Data extracted from a collection:
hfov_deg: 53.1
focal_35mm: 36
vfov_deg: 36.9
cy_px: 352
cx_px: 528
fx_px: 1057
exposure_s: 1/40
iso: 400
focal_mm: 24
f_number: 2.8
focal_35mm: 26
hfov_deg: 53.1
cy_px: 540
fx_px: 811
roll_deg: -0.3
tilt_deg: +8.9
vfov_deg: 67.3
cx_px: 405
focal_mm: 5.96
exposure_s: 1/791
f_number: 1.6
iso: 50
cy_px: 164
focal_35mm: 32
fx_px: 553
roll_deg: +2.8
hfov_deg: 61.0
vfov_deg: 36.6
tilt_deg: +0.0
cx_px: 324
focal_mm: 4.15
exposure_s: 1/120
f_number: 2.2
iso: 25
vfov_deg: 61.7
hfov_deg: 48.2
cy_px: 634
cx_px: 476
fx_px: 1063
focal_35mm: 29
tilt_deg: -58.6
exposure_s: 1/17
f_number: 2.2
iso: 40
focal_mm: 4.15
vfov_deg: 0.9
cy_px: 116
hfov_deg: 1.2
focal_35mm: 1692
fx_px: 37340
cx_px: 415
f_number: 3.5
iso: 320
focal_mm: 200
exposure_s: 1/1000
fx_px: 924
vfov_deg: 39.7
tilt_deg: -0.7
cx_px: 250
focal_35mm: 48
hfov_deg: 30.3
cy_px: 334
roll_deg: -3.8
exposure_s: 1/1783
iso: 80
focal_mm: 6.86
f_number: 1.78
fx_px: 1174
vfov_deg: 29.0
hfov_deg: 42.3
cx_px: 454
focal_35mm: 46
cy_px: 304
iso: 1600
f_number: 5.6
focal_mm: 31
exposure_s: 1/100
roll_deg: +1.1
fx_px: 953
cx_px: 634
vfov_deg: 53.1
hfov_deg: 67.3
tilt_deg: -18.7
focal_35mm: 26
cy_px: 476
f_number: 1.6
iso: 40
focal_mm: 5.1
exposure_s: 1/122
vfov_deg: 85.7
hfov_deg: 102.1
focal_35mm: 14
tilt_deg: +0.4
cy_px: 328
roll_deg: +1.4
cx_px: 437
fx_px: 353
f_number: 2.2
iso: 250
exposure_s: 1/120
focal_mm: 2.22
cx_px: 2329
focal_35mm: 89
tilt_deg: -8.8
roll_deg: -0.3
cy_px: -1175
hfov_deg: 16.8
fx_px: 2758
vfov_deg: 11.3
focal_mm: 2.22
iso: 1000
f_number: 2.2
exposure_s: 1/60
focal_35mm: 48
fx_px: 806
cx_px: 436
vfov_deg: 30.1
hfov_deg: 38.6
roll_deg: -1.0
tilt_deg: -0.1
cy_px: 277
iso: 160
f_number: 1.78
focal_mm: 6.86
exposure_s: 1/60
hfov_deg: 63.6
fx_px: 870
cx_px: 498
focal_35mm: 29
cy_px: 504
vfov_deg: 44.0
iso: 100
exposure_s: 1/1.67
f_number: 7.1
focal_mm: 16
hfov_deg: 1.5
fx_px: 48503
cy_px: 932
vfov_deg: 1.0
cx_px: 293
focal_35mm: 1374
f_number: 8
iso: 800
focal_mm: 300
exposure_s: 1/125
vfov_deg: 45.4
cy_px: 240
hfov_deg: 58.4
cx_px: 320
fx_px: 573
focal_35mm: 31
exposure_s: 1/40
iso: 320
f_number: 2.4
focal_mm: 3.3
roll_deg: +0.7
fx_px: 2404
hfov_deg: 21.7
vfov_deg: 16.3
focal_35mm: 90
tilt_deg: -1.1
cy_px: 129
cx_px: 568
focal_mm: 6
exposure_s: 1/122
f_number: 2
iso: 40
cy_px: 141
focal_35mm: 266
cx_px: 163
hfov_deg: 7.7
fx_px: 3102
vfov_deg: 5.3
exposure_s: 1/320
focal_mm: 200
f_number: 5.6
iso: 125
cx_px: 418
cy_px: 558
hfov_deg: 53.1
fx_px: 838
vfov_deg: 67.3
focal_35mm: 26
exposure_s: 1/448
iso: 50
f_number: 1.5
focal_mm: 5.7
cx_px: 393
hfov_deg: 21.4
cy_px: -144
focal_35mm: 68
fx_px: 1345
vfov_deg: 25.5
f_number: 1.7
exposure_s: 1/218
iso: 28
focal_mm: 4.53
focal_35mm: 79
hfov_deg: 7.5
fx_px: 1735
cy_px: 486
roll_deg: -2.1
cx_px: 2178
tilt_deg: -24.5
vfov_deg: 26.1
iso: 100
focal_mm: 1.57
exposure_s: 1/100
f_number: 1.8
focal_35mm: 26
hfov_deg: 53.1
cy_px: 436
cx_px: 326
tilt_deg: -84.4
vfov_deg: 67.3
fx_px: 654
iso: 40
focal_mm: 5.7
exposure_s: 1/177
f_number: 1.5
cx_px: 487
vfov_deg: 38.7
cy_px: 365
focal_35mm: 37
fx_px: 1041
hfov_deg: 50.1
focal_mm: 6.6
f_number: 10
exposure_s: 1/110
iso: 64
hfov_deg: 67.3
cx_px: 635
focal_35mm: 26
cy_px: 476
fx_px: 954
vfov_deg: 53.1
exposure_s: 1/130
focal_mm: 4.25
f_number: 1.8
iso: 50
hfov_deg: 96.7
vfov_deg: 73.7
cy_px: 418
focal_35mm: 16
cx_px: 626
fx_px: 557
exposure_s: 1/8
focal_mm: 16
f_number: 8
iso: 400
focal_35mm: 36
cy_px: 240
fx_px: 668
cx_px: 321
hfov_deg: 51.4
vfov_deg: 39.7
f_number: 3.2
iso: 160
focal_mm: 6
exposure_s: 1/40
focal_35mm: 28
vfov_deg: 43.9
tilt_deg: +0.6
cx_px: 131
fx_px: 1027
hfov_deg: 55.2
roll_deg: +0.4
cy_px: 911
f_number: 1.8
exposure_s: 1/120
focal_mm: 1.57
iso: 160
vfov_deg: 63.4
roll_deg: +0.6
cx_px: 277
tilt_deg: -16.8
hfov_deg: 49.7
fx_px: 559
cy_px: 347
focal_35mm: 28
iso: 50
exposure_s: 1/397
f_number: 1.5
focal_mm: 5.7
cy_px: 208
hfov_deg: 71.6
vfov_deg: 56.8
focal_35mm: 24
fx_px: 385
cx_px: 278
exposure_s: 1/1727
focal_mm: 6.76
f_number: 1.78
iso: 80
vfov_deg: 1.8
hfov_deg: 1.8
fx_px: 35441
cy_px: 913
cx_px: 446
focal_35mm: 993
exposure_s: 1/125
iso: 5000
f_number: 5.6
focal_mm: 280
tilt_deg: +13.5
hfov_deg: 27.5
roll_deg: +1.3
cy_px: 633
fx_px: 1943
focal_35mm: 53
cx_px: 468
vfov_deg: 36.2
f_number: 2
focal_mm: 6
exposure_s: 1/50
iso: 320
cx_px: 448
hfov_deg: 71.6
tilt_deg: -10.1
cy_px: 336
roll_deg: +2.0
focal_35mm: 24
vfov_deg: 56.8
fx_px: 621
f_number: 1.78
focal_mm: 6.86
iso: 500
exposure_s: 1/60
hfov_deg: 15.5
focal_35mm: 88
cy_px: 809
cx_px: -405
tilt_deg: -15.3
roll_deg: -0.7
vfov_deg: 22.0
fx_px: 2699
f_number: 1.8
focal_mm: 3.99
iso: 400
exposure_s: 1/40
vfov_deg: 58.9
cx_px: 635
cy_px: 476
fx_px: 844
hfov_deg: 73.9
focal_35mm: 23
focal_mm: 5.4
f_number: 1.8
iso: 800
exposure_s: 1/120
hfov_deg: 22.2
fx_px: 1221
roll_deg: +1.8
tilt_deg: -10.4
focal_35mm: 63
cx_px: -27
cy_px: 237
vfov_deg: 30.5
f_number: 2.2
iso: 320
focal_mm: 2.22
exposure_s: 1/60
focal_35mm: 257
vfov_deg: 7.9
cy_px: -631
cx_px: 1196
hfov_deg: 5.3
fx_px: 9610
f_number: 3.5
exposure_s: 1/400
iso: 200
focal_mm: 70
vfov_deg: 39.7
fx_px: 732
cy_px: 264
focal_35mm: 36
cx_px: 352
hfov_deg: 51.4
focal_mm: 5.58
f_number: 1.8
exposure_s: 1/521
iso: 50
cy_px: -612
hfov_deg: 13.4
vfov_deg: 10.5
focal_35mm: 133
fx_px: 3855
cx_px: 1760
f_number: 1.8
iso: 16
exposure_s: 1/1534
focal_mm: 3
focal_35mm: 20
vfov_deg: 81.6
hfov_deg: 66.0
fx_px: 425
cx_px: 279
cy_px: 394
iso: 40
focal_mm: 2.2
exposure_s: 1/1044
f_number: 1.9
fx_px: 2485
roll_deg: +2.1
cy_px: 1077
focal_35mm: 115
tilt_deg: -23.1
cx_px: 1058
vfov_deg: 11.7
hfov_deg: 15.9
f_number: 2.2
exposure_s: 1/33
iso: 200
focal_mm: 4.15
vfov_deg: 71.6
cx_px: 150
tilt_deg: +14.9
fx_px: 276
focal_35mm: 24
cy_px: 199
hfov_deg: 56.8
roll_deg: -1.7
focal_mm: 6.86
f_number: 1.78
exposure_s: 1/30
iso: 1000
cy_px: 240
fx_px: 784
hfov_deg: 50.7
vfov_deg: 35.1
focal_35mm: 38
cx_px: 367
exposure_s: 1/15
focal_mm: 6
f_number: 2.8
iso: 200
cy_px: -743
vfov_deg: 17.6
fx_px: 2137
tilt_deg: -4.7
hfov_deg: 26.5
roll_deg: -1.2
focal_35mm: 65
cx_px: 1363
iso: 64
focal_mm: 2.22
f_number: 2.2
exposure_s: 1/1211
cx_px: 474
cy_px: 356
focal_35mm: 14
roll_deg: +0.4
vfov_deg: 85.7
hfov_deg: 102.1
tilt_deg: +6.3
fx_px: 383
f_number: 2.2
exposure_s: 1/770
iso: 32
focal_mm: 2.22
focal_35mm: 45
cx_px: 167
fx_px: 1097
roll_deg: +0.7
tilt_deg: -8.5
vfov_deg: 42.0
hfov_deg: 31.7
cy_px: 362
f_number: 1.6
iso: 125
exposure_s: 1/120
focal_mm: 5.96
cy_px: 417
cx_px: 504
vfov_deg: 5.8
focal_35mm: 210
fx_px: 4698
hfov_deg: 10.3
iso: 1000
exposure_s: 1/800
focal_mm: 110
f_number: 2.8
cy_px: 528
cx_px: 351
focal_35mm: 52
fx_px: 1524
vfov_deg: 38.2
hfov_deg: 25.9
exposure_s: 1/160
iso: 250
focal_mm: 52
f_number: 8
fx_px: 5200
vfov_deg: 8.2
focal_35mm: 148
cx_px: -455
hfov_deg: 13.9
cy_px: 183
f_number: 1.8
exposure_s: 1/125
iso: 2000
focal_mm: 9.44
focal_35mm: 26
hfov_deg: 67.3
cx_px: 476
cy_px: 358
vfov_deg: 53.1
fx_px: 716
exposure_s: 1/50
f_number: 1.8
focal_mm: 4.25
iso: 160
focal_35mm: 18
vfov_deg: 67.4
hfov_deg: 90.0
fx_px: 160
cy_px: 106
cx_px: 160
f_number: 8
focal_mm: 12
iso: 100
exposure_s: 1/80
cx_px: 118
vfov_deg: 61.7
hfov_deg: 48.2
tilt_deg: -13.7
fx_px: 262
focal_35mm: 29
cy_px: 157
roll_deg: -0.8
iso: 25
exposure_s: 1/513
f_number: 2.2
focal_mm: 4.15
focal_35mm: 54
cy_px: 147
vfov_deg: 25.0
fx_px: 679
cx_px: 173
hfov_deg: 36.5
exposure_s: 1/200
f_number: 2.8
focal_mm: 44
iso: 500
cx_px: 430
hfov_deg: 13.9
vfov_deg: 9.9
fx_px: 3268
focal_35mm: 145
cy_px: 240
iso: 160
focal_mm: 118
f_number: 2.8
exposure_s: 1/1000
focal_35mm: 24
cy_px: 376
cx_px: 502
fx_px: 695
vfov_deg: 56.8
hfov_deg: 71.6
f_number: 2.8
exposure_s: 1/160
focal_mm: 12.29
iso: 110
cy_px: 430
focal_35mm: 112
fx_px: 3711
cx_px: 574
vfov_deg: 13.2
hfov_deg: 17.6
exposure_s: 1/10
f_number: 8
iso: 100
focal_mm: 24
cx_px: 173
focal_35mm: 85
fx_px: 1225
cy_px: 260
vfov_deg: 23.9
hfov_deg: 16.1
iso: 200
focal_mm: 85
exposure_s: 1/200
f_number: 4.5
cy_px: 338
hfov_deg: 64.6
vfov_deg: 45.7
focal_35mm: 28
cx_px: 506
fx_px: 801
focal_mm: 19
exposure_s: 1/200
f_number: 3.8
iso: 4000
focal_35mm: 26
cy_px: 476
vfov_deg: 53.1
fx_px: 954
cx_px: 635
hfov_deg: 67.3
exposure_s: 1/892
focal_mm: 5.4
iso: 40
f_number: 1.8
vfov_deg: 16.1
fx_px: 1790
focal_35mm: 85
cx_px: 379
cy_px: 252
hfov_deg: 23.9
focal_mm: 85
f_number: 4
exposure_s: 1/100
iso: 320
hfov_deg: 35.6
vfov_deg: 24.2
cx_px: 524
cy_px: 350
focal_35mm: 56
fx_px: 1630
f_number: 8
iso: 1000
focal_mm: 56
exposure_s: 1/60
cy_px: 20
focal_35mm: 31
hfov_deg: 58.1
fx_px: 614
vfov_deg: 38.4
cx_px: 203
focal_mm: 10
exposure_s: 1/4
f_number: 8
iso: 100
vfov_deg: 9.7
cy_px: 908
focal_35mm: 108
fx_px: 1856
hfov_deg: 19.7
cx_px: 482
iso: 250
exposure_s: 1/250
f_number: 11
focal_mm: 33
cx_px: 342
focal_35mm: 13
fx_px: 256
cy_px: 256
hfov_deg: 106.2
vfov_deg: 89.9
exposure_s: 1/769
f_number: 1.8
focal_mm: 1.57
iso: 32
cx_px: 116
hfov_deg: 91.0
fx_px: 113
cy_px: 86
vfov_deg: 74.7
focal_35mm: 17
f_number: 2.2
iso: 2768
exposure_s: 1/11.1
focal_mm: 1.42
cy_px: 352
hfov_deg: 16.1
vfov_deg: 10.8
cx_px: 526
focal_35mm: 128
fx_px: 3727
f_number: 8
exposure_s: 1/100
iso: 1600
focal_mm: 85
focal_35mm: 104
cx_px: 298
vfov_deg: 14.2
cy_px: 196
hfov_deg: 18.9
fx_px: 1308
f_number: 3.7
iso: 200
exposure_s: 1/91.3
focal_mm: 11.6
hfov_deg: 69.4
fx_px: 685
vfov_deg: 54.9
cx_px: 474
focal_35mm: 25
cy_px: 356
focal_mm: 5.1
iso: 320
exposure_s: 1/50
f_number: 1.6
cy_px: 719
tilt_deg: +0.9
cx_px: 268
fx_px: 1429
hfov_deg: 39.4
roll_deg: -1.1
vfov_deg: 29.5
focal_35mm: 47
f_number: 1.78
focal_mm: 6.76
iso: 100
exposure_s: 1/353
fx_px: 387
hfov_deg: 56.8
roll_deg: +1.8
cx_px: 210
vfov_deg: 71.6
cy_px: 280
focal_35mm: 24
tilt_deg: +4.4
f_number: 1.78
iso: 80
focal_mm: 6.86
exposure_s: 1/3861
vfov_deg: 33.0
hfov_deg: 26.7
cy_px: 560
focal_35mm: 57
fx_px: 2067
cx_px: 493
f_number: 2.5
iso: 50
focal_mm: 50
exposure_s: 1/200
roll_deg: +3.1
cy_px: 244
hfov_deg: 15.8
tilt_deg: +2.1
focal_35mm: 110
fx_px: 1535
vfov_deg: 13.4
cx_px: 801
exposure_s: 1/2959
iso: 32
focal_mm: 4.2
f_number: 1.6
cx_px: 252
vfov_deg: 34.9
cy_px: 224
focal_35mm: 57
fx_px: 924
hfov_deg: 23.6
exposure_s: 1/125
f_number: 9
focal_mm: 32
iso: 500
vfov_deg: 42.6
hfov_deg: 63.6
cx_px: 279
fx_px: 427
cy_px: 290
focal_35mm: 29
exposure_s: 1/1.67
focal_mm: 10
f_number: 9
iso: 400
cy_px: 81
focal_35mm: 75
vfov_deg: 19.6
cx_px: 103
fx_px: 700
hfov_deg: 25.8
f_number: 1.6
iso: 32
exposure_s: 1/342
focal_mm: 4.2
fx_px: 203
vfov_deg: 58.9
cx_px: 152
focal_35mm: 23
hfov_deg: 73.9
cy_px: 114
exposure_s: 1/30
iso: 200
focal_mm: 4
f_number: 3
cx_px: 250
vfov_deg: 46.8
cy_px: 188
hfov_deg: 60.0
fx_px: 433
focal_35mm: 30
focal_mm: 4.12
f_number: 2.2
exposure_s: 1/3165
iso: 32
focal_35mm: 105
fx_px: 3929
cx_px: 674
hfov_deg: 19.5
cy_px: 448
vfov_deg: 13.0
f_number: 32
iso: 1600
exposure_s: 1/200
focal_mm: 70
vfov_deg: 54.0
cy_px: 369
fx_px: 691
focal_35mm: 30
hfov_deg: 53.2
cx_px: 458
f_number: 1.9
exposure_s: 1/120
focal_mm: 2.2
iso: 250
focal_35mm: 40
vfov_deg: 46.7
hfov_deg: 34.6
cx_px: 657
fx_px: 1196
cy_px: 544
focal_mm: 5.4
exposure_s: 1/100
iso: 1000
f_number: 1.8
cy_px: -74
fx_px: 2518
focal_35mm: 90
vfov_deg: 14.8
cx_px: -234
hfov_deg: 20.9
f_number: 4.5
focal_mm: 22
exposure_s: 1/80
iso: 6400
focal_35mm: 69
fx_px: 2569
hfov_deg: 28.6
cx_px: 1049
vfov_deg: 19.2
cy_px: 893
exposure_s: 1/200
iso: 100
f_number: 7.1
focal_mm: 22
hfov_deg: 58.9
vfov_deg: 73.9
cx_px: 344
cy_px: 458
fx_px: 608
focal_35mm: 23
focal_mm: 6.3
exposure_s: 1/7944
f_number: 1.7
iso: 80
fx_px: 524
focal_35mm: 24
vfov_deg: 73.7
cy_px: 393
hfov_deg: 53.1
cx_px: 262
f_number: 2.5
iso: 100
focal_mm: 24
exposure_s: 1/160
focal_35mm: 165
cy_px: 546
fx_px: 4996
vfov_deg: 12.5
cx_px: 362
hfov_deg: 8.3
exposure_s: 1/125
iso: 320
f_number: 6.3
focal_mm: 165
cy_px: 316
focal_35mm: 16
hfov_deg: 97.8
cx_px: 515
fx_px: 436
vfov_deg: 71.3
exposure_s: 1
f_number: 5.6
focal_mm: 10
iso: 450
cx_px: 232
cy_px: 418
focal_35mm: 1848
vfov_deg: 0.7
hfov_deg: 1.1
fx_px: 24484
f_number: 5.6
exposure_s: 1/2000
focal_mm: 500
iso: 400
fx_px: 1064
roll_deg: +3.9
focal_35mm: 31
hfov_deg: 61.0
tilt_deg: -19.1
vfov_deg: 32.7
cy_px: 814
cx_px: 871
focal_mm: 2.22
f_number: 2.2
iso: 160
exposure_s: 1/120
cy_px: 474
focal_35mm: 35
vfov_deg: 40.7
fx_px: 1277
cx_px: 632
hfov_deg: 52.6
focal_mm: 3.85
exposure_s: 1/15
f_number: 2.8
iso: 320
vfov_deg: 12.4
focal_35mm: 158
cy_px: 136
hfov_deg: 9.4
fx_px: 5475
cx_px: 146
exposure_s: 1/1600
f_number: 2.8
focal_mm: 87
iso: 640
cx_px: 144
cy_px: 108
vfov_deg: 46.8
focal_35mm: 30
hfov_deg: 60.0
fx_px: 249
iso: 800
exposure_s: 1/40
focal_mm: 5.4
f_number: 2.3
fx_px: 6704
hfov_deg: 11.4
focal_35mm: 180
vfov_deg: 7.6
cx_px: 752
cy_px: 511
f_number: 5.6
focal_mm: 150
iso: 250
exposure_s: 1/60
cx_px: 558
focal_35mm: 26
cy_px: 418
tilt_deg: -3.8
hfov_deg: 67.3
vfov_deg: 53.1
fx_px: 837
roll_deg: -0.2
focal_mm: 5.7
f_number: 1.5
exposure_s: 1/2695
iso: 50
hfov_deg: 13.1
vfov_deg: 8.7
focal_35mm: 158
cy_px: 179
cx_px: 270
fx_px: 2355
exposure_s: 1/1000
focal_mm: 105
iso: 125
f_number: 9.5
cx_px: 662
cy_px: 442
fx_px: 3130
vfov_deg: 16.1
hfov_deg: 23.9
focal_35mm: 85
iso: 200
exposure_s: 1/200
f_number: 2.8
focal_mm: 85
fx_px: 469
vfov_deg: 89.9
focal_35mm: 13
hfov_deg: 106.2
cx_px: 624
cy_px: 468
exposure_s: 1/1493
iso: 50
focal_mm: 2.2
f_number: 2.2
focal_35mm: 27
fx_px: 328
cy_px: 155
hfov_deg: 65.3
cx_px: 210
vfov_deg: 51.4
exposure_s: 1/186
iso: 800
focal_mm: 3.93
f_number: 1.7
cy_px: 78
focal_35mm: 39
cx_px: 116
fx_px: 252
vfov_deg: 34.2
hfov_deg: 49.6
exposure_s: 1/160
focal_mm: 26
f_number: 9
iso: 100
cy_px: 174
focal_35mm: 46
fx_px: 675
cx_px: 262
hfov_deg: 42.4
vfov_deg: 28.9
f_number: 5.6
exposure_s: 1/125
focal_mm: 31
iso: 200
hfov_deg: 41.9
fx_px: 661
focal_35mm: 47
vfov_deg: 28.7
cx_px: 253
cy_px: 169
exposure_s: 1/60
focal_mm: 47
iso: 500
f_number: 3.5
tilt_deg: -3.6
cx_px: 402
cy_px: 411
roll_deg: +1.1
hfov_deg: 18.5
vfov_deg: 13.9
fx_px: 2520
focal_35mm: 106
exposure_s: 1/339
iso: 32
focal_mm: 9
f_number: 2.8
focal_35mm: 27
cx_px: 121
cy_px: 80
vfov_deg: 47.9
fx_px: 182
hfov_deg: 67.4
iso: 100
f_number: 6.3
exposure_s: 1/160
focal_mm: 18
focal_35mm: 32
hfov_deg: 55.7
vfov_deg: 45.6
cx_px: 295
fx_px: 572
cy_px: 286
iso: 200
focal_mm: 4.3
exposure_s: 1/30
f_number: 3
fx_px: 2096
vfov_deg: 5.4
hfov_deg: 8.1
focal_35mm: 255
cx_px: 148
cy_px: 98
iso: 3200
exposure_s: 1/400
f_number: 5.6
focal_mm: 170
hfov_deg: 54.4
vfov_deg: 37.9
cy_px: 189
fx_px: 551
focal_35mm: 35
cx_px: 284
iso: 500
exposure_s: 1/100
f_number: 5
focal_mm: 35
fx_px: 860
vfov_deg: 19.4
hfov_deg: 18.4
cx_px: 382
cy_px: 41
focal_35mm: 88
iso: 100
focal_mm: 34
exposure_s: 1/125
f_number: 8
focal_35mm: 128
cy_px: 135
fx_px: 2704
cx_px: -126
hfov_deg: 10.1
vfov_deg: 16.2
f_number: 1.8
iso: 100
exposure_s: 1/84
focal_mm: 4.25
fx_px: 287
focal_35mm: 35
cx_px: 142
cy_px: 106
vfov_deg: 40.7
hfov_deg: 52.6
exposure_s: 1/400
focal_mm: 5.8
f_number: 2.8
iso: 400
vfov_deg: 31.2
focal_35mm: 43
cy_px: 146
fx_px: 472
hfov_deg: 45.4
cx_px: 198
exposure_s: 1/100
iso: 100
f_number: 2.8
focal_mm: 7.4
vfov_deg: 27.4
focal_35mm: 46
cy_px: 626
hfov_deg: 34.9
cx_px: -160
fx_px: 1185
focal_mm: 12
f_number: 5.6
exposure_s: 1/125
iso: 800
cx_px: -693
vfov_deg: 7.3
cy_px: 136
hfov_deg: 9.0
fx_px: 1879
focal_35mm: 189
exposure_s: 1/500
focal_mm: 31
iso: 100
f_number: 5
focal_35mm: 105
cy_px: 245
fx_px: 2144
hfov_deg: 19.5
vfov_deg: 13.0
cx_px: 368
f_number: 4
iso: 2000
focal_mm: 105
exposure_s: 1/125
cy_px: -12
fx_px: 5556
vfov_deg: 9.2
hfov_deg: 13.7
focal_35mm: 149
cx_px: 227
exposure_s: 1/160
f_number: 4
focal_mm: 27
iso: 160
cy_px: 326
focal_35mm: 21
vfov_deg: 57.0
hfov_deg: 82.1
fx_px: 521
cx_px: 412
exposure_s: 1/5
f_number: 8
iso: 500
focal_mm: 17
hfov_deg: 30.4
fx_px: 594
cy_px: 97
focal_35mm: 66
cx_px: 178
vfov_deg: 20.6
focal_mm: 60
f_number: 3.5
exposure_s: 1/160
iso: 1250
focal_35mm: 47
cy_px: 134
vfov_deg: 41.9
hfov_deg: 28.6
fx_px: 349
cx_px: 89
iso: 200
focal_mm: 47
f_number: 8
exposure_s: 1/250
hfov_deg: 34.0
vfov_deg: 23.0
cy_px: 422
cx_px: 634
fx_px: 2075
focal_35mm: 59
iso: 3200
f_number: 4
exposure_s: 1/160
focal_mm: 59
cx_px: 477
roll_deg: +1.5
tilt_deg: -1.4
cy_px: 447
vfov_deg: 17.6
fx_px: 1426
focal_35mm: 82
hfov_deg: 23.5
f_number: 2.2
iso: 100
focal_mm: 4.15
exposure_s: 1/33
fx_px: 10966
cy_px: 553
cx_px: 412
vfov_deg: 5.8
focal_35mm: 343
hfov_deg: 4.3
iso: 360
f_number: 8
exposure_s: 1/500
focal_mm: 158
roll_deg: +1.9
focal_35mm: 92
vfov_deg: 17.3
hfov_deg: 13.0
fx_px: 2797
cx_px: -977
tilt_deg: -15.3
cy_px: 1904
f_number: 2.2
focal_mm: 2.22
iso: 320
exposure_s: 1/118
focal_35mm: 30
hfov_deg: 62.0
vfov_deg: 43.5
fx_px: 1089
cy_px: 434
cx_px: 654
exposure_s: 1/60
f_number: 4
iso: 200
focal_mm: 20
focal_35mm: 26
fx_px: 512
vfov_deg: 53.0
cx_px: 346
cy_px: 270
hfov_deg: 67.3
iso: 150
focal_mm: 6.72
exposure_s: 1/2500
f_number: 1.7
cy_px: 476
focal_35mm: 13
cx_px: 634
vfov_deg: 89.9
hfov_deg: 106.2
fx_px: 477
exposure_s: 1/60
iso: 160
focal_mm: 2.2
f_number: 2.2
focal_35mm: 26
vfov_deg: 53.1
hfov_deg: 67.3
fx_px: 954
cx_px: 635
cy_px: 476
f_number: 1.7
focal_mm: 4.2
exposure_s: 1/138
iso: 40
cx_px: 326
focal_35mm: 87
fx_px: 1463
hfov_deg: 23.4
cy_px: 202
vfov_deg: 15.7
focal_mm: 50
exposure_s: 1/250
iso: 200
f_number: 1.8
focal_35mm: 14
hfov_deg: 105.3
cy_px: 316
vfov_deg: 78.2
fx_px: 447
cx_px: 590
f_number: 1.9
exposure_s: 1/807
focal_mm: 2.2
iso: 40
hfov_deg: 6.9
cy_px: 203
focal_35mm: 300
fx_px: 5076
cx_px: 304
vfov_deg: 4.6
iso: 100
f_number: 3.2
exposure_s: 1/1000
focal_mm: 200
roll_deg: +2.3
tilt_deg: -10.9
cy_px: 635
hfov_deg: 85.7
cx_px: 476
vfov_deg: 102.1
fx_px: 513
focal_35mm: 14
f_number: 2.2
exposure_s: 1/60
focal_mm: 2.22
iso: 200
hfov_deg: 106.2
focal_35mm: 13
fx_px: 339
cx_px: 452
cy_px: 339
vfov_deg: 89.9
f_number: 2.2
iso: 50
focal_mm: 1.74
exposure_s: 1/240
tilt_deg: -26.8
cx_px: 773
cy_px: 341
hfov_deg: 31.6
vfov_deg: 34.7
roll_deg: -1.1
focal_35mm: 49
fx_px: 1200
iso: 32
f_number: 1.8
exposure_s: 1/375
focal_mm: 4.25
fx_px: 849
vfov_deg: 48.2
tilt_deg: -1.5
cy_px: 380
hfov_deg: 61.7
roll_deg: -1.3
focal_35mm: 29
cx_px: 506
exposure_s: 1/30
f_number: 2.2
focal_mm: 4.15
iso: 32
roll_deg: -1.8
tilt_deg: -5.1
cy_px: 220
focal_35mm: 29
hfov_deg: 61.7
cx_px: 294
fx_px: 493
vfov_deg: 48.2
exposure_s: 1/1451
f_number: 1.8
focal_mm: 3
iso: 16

» **EXERCISE DIRECTIONS**
Your answer should consist of the lines from the line with "roll_deg: -0.7" to the line with "vfov_deg: 7.9" above, repeated exactly, both ends included.

» **EXERCISE ANSWER**
roll_deg: -0.7
vfov_deg: 22.0
fx_px: 2699
f_number: 1.8
focal_mm: 3.99
iso: 400
exposure_s: 1/40
vfov_deg: 58.9
cx_px: 635
cy_px: 476
fx_px: 844
hfov_deg: 73.9
focal_35mm: 23
focal_mm: 5.4
f_number: 1.8
iso: 800
exposure_s: 1/120
hfov_deg: 22.2
fx_px: 1221
roll_deg: +1.8
tilt_deg: -10.4
focal_35mm: 63
cx_px: -27
cy_px: 237
vfov_deg: 30.5
f_number: 2.2
iso: 320
focal_mm: 2.22
exposure_s: 1/60
focal_35mm: 257
vfov_deg: 7.9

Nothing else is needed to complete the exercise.